Der Wagen war deutlich teurer als der 170 V (zweitürige Limousine 170 V - 3750 RM, 170 H - 4350 RM) und hatte weniger Kofferraum, ein lauteres Motorengeräusch und ein schlechteres Fahrverhalten - wenn auch besser als das des Typs 130 - zu bieten. Er war allerdings auch komfortabler ausgestattet und galt daher als das „feinere“ Auto, das aber deutlich seltener als der 170 V geordert wurde.

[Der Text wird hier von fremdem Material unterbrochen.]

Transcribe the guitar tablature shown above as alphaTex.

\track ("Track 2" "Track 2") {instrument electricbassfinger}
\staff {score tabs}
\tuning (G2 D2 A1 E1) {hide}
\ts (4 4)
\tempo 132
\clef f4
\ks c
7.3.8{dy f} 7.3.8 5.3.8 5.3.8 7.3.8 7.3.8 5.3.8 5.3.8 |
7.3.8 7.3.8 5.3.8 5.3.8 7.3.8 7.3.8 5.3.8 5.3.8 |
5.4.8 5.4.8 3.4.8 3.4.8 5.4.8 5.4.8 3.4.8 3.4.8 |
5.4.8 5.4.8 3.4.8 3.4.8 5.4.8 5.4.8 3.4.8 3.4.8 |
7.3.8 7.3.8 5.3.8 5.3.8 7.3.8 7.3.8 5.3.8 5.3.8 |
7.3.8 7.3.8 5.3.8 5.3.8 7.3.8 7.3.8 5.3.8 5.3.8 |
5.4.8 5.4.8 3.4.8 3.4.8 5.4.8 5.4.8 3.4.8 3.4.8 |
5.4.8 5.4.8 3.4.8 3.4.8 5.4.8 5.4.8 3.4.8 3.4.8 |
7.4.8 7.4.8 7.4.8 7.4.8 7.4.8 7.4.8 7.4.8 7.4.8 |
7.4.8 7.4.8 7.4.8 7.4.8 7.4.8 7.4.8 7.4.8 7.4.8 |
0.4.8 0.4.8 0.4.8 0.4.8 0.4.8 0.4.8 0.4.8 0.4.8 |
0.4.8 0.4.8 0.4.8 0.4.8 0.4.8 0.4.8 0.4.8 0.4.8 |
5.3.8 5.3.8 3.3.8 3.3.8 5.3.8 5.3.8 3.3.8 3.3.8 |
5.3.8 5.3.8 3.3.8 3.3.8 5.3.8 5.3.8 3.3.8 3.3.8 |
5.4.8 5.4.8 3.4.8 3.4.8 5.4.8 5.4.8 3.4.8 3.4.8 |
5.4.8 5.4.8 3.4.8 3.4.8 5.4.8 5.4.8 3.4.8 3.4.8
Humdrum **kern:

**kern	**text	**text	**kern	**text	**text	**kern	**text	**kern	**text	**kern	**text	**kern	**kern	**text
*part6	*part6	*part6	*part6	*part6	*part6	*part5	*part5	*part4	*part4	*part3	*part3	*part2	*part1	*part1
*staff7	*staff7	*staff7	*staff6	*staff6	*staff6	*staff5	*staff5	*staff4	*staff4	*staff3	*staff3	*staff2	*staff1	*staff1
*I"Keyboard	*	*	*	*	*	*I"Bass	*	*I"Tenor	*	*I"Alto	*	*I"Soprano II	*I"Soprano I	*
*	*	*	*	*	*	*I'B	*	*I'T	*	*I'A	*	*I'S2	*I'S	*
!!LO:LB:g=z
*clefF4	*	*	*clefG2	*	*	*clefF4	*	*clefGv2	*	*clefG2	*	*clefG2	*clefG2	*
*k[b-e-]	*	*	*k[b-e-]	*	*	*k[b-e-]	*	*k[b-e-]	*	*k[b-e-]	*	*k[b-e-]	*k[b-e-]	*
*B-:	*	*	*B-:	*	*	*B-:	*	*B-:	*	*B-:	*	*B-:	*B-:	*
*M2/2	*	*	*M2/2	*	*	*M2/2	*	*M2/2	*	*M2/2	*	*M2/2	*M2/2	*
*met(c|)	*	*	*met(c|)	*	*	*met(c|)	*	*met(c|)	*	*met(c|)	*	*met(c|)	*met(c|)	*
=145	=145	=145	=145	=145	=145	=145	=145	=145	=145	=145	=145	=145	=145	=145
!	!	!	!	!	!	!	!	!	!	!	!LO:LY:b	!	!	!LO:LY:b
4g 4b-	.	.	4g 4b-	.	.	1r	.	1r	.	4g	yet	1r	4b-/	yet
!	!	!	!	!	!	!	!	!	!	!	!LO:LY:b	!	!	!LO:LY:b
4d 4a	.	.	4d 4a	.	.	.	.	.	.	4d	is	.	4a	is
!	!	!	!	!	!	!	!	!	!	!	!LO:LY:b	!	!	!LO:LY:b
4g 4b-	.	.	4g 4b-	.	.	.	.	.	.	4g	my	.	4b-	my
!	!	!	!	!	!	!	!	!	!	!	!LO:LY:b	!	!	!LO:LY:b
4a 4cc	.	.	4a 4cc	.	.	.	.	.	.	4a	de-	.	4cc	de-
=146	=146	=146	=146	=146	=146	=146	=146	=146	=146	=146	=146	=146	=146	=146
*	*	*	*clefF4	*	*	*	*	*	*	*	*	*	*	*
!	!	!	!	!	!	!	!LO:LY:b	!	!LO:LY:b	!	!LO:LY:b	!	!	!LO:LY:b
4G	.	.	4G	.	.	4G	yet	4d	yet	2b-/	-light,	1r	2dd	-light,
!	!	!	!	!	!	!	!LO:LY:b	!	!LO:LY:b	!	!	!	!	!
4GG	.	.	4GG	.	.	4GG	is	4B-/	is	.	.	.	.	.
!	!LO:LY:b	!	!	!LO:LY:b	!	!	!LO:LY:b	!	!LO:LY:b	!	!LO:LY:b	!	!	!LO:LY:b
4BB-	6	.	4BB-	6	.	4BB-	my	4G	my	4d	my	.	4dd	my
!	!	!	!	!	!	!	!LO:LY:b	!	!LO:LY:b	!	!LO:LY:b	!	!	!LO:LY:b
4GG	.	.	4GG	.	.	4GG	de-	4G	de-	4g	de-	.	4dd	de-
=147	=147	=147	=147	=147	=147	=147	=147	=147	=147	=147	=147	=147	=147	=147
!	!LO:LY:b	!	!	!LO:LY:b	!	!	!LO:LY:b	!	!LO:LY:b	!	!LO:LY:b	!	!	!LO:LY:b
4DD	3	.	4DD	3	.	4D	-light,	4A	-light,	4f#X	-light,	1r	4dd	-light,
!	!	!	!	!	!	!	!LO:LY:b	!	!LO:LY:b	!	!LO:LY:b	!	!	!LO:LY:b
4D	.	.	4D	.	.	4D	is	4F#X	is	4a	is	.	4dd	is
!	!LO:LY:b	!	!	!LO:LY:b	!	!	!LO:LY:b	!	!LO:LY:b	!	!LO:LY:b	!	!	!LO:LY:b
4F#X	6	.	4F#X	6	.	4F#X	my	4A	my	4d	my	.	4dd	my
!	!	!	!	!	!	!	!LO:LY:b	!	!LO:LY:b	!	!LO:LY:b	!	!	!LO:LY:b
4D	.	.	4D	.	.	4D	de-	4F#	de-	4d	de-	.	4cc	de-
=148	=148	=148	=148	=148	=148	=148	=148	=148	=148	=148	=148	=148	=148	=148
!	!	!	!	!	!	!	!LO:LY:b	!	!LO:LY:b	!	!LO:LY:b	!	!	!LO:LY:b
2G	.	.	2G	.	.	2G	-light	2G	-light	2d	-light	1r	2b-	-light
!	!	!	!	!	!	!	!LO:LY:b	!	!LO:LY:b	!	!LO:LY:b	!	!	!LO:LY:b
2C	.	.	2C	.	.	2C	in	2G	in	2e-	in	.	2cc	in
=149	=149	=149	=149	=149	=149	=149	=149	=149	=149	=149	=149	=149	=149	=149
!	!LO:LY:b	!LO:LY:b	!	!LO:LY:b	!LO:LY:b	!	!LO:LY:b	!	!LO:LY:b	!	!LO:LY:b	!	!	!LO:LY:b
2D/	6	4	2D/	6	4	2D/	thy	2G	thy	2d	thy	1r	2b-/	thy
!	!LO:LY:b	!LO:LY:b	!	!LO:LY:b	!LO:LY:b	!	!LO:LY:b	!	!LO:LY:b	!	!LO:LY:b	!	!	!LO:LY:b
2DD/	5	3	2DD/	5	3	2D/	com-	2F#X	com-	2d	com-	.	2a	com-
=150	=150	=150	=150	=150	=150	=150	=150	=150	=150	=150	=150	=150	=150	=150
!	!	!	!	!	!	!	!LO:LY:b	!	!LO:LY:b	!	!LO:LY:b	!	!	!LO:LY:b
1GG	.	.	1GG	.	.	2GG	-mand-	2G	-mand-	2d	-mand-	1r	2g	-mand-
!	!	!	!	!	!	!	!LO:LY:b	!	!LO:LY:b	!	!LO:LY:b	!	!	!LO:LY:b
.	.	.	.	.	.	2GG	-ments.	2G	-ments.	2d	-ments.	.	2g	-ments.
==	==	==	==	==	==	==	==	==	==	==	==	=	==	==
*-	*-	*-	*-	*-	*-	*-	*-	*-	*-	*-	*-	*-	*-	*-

Neben der Limousine gab es noch eine Cabrio-Limousine. 1939 wurde die Baureihe kriegsbedingt und wegen zu geringer Nachfrage ohne Nachfolger eingestellt.

Da diese Wagen im Unterschied zum Schwestermodell mit Frontmotor wenig verbreitet waren und sich zudem nicht zum Anbau einer Holzvergaseranlage eigneten, wurden diese Fahrzeuge nicht zur Wehrmacht eingezogen. Daher überlebten überdurchschnittlich viele Exemplare in privater Hand den Krieg unbeschadet, wurden dann aber in den ersten Nachkriegsjahren aufgebraucht. Heute gehört der ehedem meistproduzierte Mercedes-Heckmotorwagen zu den seltensten und meistgesuchten Mercedes-Benz-Modellen.

Literatur

  • Oswald, Werner: Mercedes-Benz Personenwagen 1886–1986, Motorbuch-Verlag Stuttgart 1987, ISBN 3-613-01133-6

Einzelnachweise

  1. Der letzte seiner Art. Spiegel online, 23. Juli 2010. Abgerufen am gleichen Tage.